Basilisk (The Korsak Brothers #2)

Stefan was driving now and he clicked the locks shut. “We’re too busy to kick some wannabe-carjacker’s ass right now,” he explained. “Dealt with that crap all the time in Miami. Wannabes. It gets real boring real fast kicking the baby fat off some fifteen-year-old gangbanger with an HK. You have any people working down here, Saul?”


He blew out a puff of air ripe with disgust. “Nope. I tried recruiting some locals a few times, but they kept getting whacked after a few weeks or months. A waste of time. This is a kill zone, pure and simple.”

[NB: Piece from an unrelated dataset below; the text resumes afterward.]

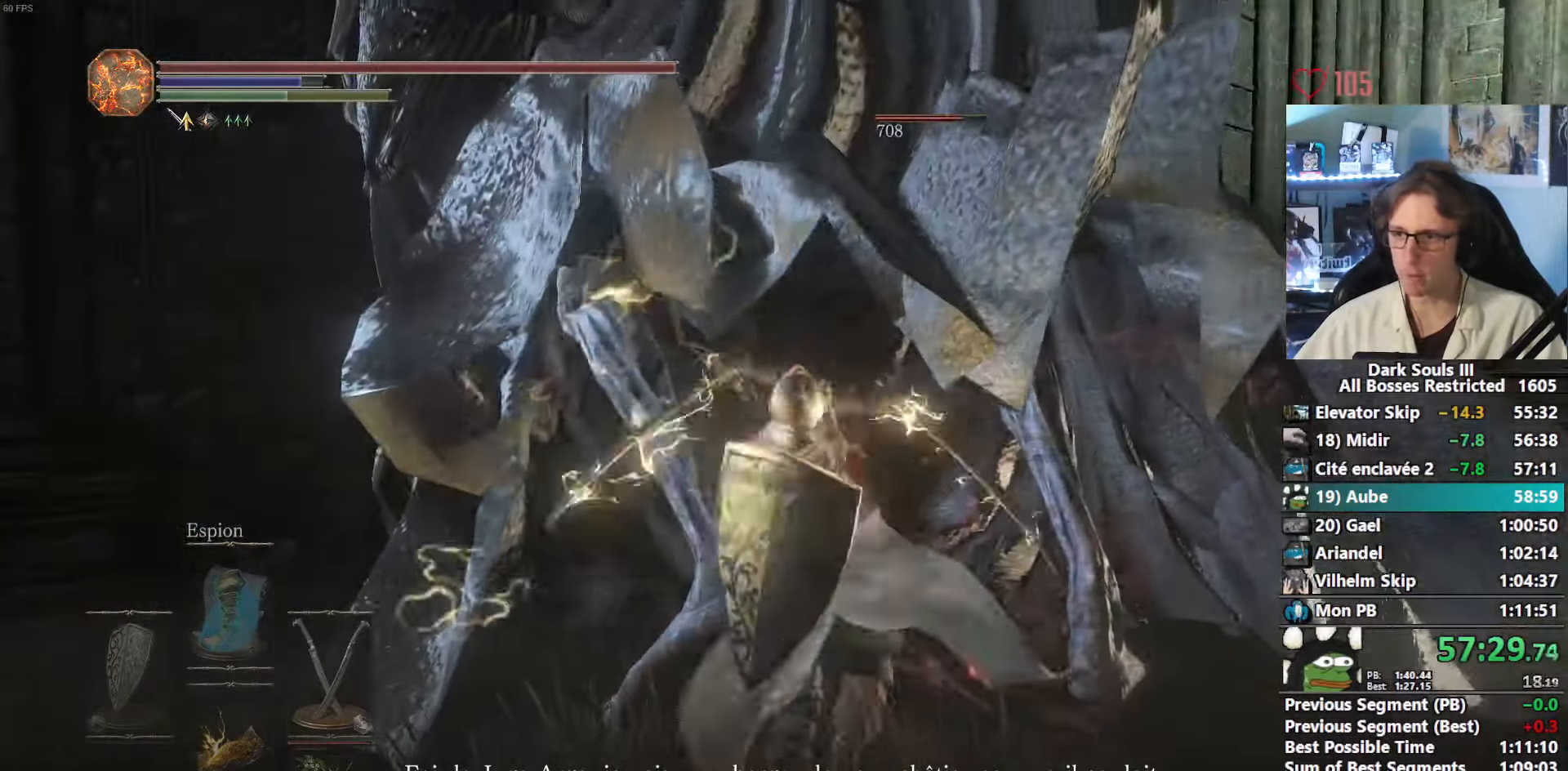
{"keys": ["z"], "mouse": ["right"], "events": [[84, "mouse_right", "up"], [134, "mouse_right", "down"], [217, "mouse_right", "up"], [267, "mouse_right", "down"], [367, "mouse_right", "up"], [417, "mouse_right", "down"], [450, "mouse_right", "up"], [500, "mouse_right", "down"]]}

Peter’s kind of place. I glanced down at the GPS tracker. “Turn left, then left again. They’re less than three blocks from here on the right.” I gave him the address. Discarding the tracker beside me, I pulled the case with the tranq guns out from under Saul’s seat and started unloading them.

“You know that if we park here and live to tell the tale of how we cured a horde of psychotic murdering kids, we’ll have to walk home. The SUV will be gone the instant we’re out of sight,” Saul said.

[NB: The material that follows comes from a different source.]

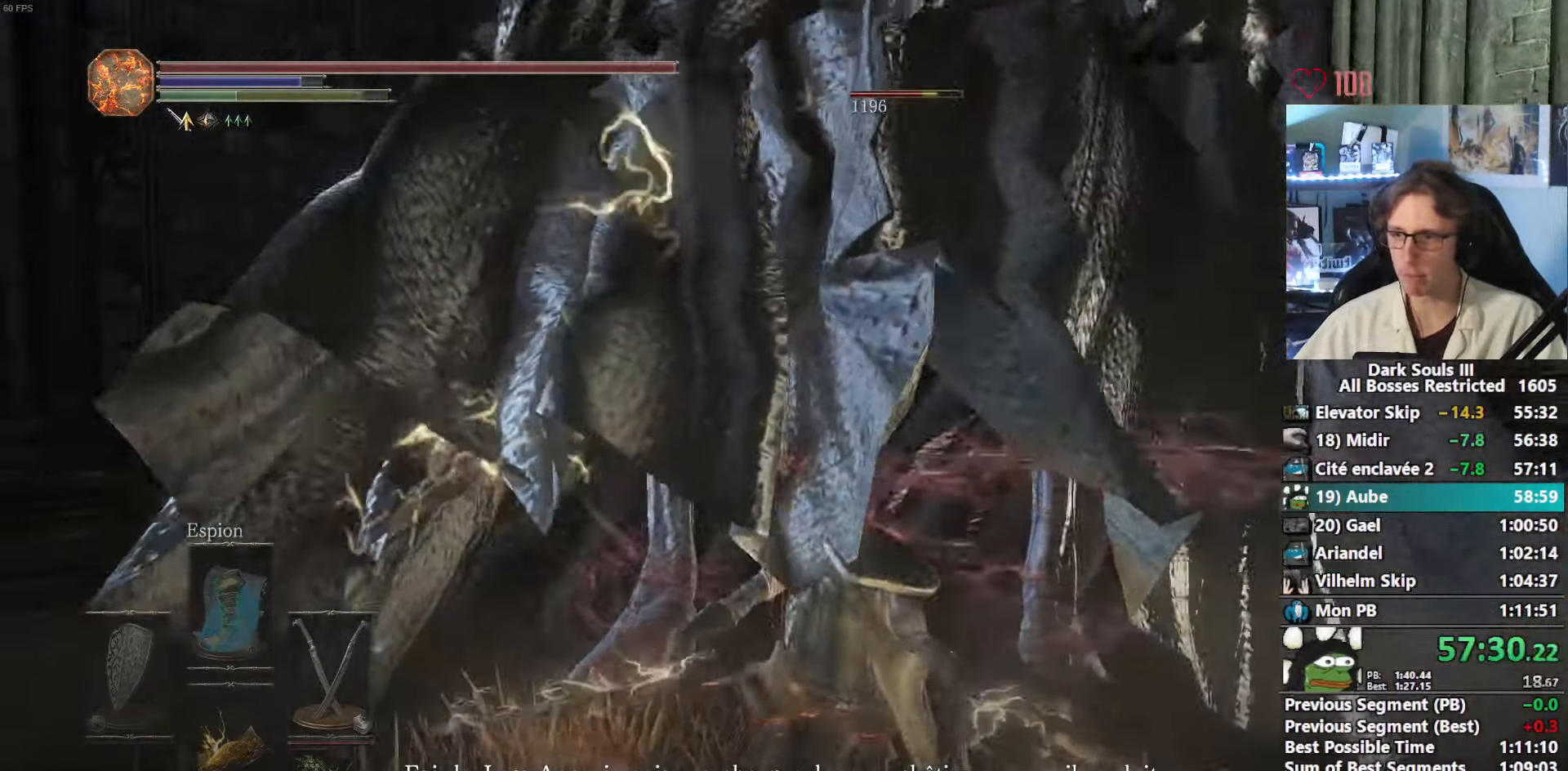
{"keys": ["z"], "mouse": ["right"], "events": [[100, "mouse_right", "up"], [466, "mouse_right", "down"]]}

“That won’t be a problem.” I handed him one of the oversized tranquilizer guns and Stefan the other as he steered with one hand.

“No?” Saul questioned skeptically. “Why is that?”

“People know. Normal people too. They’re in that building up there.” I pointed at the windshield toward the corner ahead of us where a two-level pueblo-style building squatted in a precarious heap at the intersection of two streets. “And everyone in that building is dead. The people around here might not smell them yet or maybe they do, but either way, anyone who was in there is dead. The most oblivious person in the world couldn’t walk past it and not know. They’ll cross the street to avoid it. Instinct. It’s left over from a time when instinct was the only thing that kept early man from being eaten by a giant Canis dirus. No one will come near the building or bother the car.”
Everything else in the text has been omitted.